On International Anti-Corruption Day, EITI Board Chair Rt Hon. Helen Clark argues that continuing efforts to publish the beneficial owners of companies are vital to combat corruption in the extractive sector.
Governments in 57 countries are making important strides in publishing information on the beneficial owners of extractive companies, using the beneficial ownership provisions of the EITI Standard. Research published earlier this week by the Opening Extractives programme has demonstrated the utility and importance of public registers being used for this purpose. It highlights cases where public data on company ownership has been used to counter corruption by “following the money” to investigate corruption cases, reduce corruption risk, and analyse data to improve policy and strengthen data integrity.
“In the context of the extractive sector, which is at high risk of corruption, this information is critical to achieving transparency and good governance. Without it, citizens cannot identify beneficiaries of licenses or operations in the sector in order to form a full picture of how revenues flow and to whom,” said Helen Clark, EITI Board Chair.
“While the ruling has focused attention in the EU on the legal basis for public beneficial ownership registers, it should not be allowed to slow the pace of ongoing reforms elsewhere,” said Helen Clark. “In most jurisdictions, natural resources are owned by citizens.
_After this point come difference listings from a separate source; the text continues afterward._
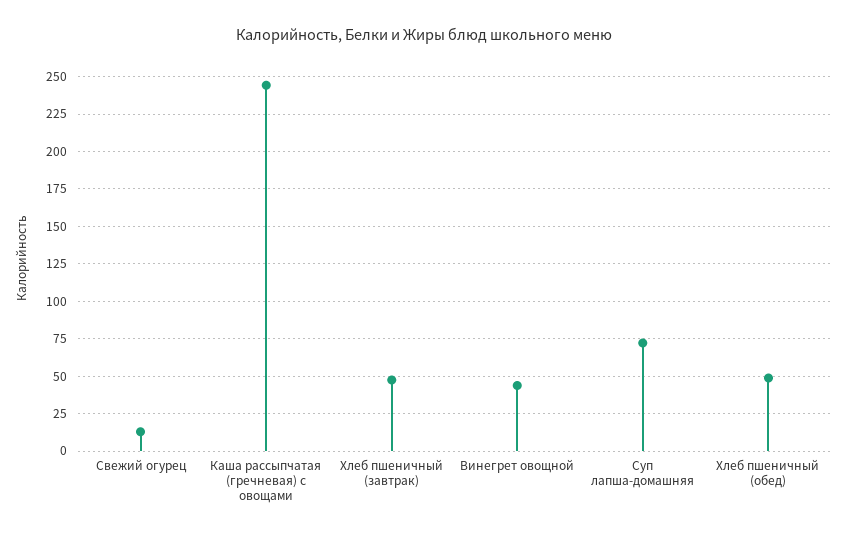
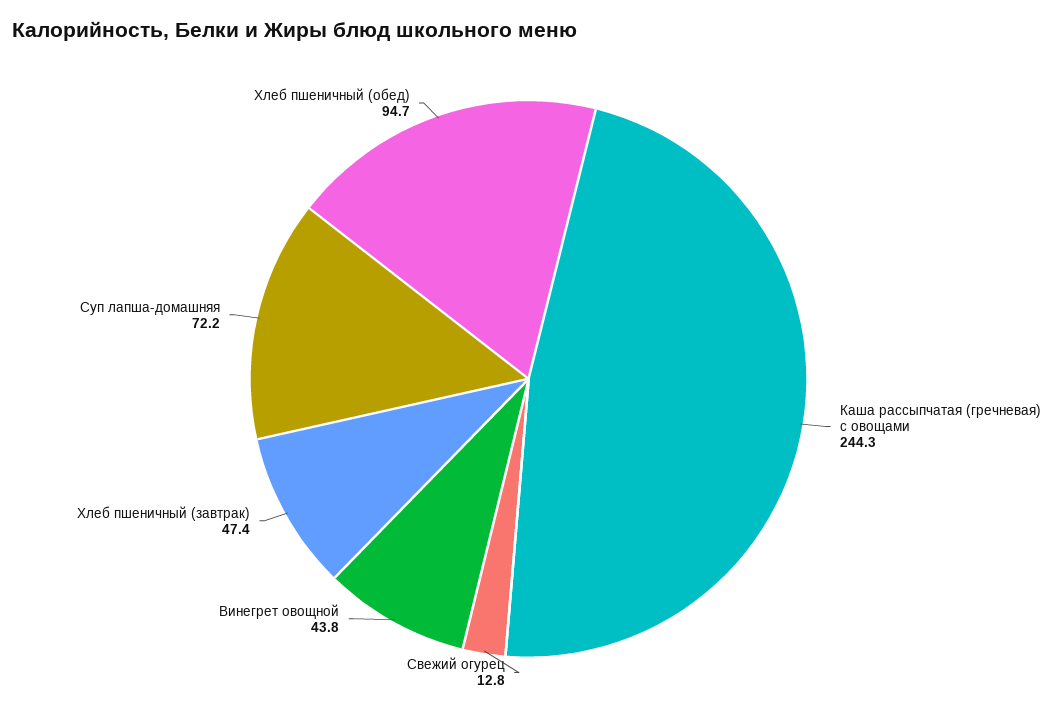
  {
    "Свежий огурец": 12.8,
    "Каша рассыпчатая (гречневая) с овощами": 244.3,
    "Хлеб пшеничный (завтрак)": 47.4,
    "Винегрет овощной": 43.8,
    "Суп лапша-домашняя": 72.2,
-   "Хлеб пшеничный (обед)": 50
+   "Хлеб пшеничный (обед)": 94.7
  }

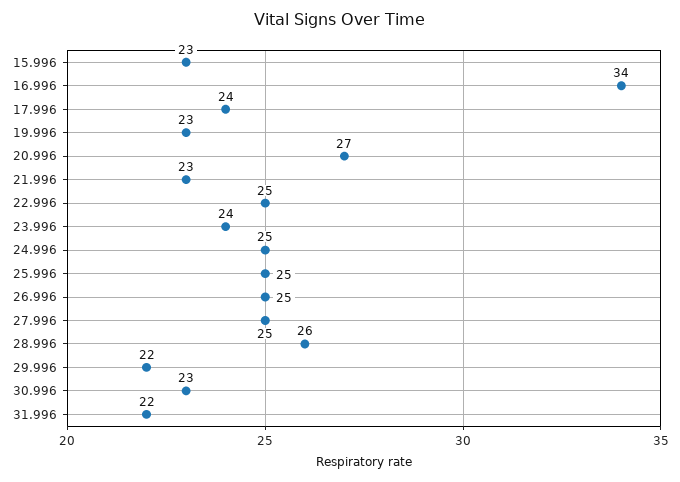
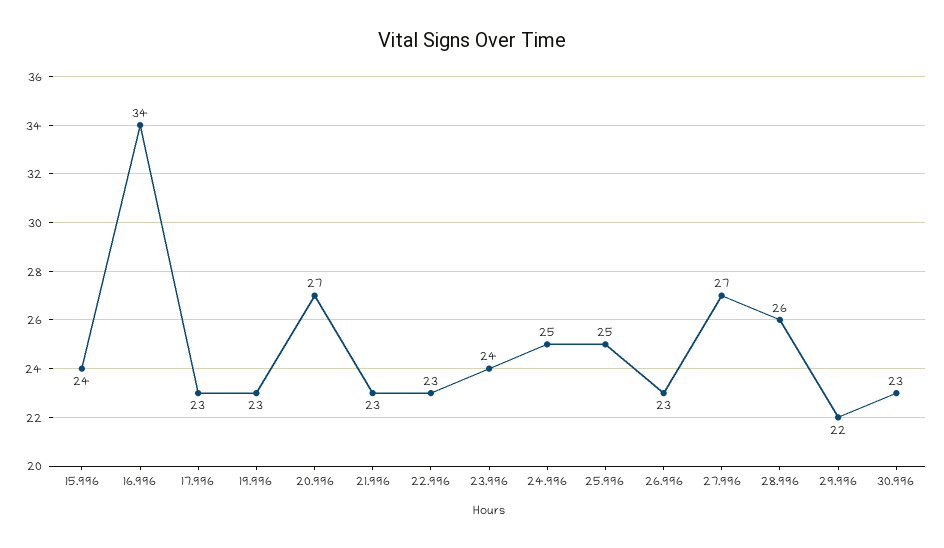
  {
-   "15.996": 23,
+   "15.996": 24,
    "16.996": 34,
-   "17.996": 24,
+   "17.996": 23,
    "19.996": 23,
    "20.996": 27,
    "21.996": 23,
-   "22.996": 25,
+   "22.996": 23,
    "23.996": 24,
    "24.996": 25,
    "25.996": 25,
-   "26.996": 25,
+   "26.996": 23,
-   "27.996": 25,
+   "27.996": 27,
    "28.996": 26,
    "29.996": 22,
-   "30.996": 23,
+   "30.996": 23
-   "31.996": 22
  }

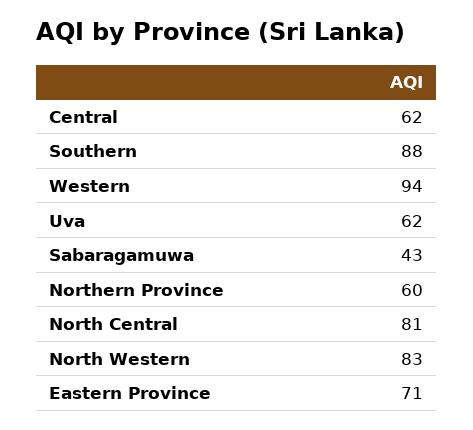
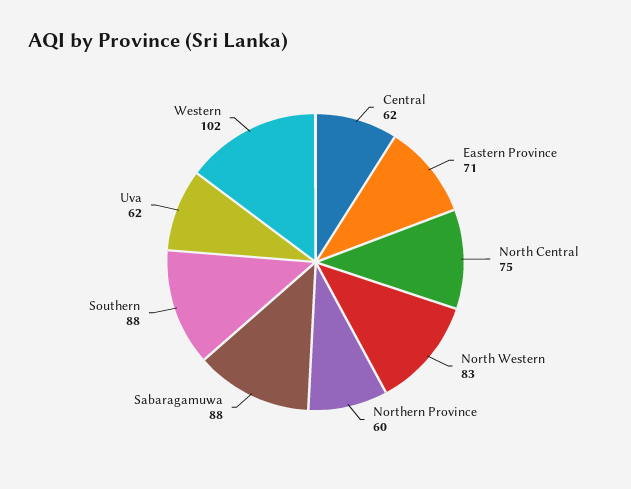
  {
    "Central": 62,
    "Southern": 88,
-   "Western": 94,
+   "Western": 102,
    "Uva": 62,
-   "Sabaragamuwa": 43,
+   "Sabaragamuwa": 88,
    "Northern Province": 60,
-   "North Central": 81,
+   "North Central": 75,
    "North Western": 83,
    "Eastern Province": 71
  }

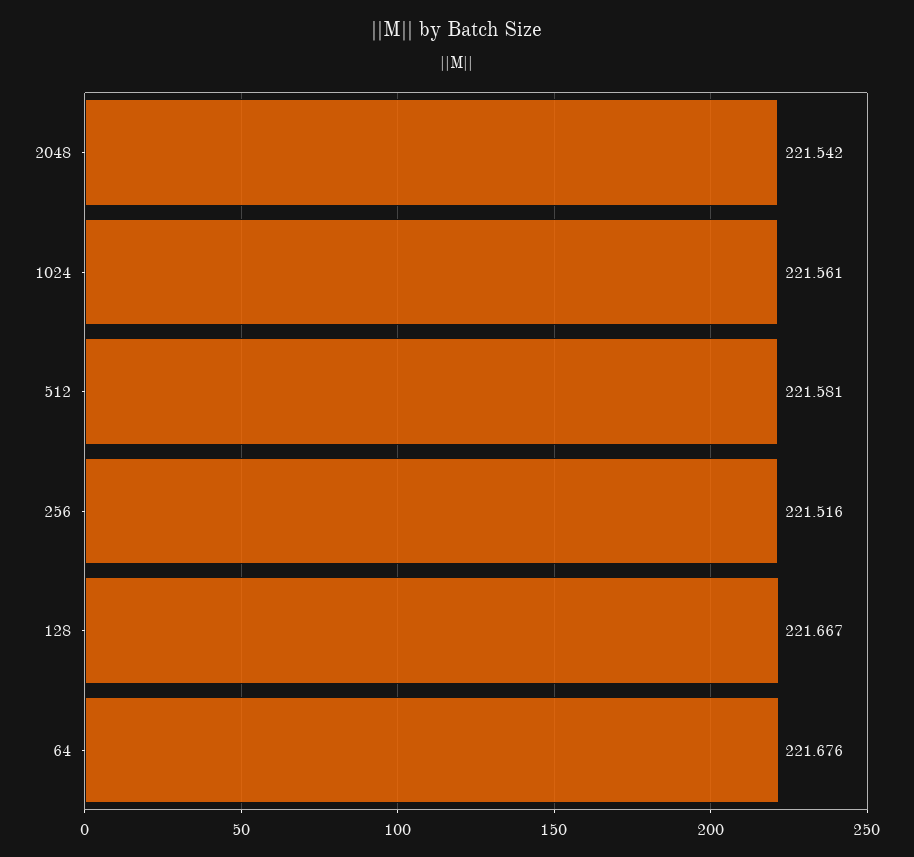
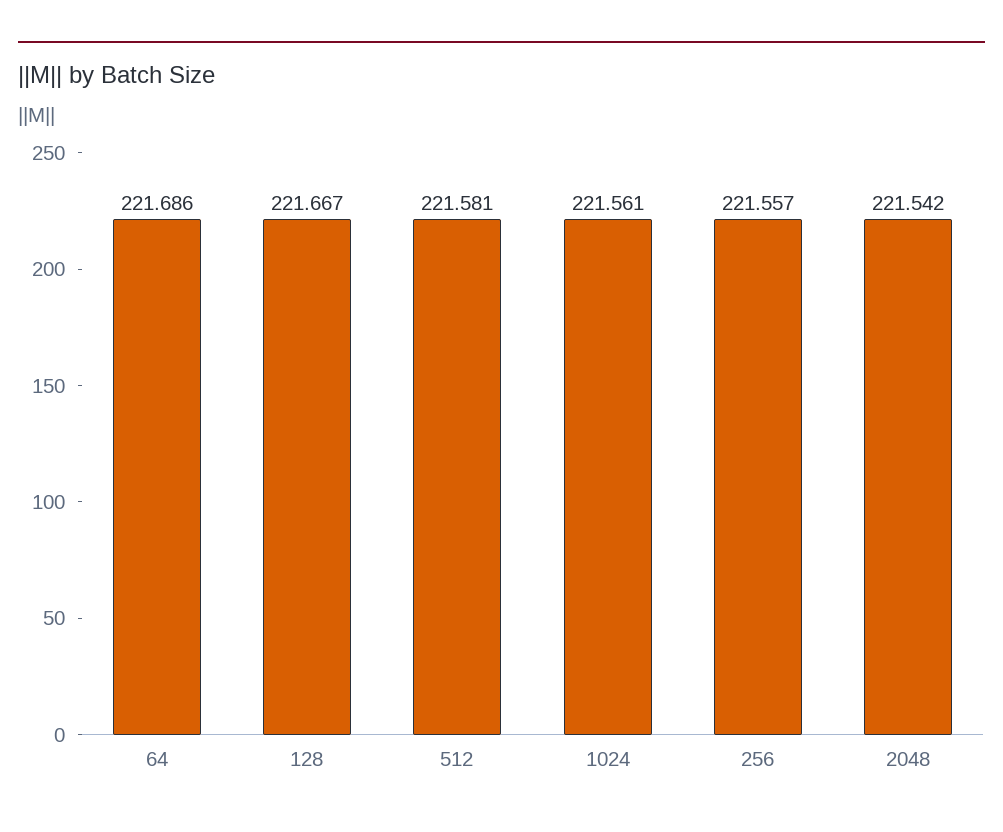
  {
    "2048": 221.542,
    "1024": 221.561,
    "512": 221.581,
-   "256": 221.516,
+   "256": 221.557,
    "128": 221.667,
-   "64": 221.676
+   "64": 221.686
  }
The ruling does not affect their legitimate interest to understand who benefits from their natural resources.”
“The ruling is specific to the EU context and legislation. In the wake of the ruling, the EITI joins with partners to urge leaders and supporters of beneficial ownership transparency – including companies, civil society and governments – to champion the benefits of public registers and continue work underway to implement the beneficial ownership provisions of the EITI Standard.
With the 6th Anti-Money Laundering Directive of the EU under development, the European Council, Commission and Parliament should engage in urgent discussions with companies, civil society and other stakeholders about this ruling, to consider how public access to registers could be restored through a revised directive.
Given the influence of EU policy around the world, a statement demonstrating the Commission's leadership on this agenda would reassure governments outside EU countries that action is being taken and give further momentum to essential reforms. It would also reassure data users in those countries that they can and should continue to use and access public data to deepen the fight against corruption, build fairer markets and manage business risk.
It is our expectation that EITI implementing countries outside the EU will continue progress on collecting and disclosing beneficial ownership data as required by the EITI Standard. EITI requirements on beneficial ownership disclosure are based on broader objectives related to fighting corruption in the extractive sector. Any slowing of progress towards beneficial ownership disclosure would be a setback, and would play directly into the hands of those seeking to use anonymous companies to shield corrupt activities from public view,” Helen Clark said.